*** Opening of Data under study ***

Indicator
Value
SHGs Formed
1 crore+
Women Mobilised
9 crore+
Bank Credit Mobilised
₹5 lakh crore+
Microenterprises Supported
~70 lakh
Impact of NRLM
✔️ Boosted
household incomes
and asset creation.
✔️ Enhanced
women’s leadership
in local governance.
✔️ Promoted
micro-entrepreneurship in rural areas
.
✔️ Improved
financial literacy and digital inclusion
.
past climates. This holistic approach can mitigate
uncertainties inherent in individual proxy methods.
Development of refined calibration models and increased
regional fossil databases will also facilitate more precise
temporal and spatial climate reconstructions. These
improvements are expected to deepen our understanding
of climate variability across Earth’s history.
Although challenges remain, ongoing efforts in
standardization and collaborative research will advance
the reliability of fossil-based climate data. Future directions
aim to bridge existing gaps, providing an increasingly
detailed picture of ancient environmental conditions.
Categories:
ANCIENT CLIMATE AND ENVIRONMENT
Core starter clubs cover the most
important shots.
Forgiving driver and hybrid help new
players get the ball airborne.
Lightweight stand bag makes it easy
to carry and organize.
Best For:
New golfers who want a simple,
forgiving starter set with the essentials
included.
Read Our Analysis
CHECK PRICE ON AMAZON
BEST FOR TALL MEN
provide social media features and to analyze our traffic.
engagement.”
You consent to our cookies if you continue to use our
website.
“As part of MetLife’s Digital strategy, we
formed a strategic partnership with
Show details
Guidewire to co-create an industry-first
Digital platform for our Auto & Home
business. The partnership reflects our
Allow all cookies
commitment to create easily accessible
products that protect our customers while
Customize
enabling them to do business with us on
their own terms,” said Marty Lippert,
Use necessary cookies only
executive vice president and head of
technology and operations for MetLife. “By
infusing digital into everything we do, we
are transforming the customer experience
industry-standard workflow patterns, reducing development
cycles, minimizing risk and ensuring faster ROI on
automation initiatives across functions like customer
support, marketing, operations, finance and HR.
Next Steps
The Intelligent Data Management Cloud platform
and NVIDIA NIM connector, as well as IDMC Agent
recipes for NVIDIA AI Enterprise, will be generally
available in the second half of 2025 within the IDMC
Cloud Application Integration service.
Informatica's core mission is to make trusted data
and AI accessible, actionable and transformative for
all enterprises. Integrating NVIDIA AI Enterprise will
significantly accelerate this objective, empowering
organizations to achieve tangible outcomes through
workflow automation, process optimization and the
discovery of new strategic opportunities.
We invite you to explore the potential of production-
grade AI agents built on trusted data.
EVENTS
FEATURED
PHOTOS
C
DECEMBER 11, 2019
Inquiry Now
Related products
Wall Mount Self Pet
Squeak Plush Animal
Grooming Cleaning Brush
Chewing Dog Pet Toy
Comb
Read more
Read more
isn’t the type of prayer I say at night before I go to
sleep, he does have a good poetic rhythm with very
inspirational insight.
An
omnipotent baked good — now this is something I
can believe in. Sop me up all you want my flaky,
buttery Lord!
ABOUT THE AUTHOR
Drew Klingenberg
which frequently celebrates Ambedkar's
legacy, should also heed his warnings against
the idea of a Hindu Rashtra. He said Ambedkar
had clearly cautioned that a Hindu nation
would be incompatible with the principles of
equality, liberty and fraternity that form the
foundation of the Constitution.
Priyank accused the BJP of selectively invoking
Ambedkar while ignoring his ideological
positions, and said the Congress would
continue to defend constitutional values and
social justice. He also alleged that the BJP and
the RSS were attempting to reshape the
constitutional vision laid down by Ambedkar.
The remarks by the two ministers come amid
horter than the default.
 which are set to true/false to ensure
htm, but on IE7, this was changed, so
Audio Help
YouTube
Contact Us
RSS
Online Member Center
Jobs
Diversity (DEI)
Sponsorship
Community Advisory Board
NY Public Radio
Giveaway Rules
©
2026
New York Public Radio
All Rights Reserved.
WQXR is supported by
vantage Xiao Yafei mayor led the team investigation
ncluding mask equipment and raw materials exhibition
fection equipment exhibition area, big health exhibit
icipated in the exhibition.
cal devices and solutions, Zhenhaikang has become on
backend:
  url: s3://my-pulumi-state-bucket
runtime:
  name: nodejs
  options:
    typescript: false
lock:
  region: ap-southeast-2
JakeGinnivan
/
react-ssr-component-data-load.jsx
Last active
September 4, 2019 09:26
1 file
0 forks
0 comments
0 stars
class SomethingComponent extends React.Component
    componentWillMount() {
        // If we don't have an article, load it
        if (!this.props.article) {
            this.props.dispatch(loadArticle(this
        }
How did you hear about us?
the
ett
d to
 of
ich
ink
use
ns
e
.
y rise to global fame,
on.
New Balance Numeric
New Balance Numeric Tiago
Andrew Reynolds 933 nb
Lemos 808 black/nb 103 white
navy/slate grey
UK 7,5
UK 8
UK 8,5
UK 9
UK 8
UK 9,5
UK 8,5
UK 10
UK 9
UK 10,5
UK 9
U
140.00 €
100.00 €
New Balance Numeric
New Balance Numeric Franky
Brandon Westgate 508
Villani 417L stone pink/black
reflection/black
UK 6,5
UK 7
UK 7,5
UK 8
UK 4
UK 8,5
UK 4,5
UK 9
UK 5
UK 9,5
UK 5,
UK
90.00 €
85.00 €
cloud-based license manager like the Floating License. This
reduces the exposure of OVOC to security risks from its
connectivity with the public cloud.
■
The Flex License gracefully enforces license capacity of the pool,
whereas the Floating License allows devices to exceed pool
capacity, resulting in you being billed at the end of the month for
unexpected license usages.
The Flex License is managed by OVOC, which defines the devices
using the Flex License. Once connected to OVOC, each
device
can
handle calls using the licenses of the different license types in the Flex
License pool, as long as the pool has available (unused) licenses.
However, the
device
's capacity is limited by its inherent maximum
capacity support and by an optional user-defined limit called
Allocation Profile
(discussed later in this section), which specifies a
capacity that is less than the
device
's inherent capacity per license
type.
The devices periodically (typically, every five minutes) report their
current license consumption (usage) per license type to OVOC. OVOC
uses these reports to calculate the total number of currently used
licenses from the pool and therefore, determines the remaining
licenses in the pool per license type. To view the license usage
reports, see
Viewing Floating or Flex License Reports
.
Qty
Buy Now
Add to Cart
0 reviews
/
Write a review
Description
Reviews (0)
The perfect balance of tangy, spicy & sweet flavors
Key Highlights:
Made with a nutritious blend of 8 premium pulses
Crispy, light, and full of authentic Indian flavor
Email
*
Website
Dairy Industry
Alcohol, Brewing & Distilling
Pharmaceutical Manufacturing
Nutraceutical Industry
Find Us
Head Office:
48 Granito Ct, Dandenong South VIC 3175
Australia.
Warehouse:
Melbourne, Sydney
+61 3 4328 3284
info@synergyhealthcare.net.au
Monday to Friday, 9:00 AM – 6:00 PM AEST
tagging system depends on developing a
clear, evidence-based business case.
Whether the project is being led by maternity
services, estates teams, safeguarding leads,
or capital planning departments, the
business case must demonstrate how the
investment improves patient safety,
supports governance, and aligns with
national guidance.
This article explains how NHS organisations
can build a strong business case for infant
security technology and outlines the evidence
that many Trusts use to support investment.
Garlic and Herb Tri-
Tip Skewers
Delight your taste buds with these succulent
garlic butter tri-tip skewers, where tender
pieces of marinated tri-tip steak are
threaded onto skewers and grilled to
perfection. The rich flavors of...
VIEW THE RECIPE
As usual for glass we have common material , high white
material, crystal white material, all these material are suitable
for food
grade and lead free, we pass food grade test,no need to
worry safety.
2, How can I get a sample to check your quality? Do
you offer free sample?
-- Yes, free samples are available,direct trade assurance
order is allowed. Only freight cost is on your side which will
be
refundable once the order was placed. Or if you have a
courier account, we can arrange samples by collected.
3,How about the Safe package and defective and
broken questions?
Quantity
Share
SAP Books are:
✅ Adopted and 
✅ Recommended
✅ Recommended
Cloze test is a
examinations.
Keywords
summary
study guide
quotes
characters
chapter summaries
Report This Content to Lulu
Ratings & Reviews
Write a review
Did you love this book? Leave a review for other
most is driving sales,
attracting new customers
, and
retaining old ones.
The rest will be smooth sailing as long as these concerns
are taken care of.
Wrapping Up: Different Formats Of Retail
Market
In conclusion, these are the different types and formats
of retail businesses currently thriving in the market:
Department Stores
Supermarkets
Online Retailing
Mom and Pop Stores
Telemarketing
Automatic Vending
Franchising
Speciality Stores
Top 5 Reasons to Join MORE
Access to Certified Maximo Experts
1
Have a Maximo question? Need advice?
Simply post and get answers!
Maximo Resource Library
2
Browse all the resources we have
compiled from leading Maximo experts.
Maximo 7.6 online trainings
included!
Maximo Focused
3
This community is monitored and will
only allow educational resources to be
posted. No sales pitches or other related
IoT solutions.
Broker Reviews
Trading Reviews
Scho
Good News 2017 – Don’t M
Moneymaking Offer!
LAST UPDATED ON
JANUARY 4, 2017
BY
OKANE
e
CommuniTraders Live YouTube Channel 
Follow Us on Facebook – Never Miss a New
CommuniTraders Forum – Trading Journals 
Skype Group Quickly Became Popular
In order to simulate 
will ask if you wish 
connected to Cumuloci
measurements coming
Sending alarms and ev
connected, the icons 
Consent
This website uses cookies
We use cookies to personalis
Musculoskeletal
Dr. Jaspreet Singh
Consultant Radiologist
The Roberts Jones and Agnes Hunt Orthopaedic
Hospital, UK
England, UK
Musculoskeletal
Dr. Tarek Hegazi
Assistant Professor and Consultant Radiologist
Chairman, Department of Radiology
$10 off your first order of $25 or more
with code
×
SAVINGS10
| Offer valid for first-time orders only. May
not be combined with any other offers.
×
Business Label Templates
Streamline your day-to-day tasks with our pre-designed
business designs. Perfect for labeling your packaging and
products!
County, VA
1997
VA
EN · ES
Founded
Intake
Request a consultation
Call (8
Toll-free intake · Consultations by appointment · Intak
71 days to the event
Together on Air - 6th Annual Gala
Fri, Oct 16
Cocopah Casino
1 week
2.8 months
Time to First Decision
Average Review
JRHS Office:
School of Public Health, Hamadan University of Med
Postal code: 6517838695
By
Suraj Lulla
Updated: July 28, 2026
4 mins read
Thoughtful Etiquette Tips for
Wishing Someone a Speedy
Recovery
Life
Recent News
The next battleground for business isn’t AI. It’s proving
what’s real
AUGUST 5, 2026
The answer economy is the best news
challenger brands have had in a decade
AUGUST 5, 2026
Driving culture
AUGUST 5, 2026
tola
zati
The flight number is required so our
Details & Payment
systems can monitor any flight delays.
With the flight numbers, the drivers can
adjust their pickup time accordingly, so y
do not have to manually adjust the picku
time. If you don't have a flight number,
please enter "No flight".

*** Close of Data under study ***

> What you are asked to do: Wherever a line in the entries above holds "Ambedkar", copy that line.

> Answer box:
which frequently celebrates Ambedkar's
the idea of a Hindu Rashtra. He said Ambedkar
Ambedkar while ignoring his ideological
constitutional vision laid down by Ambedkar.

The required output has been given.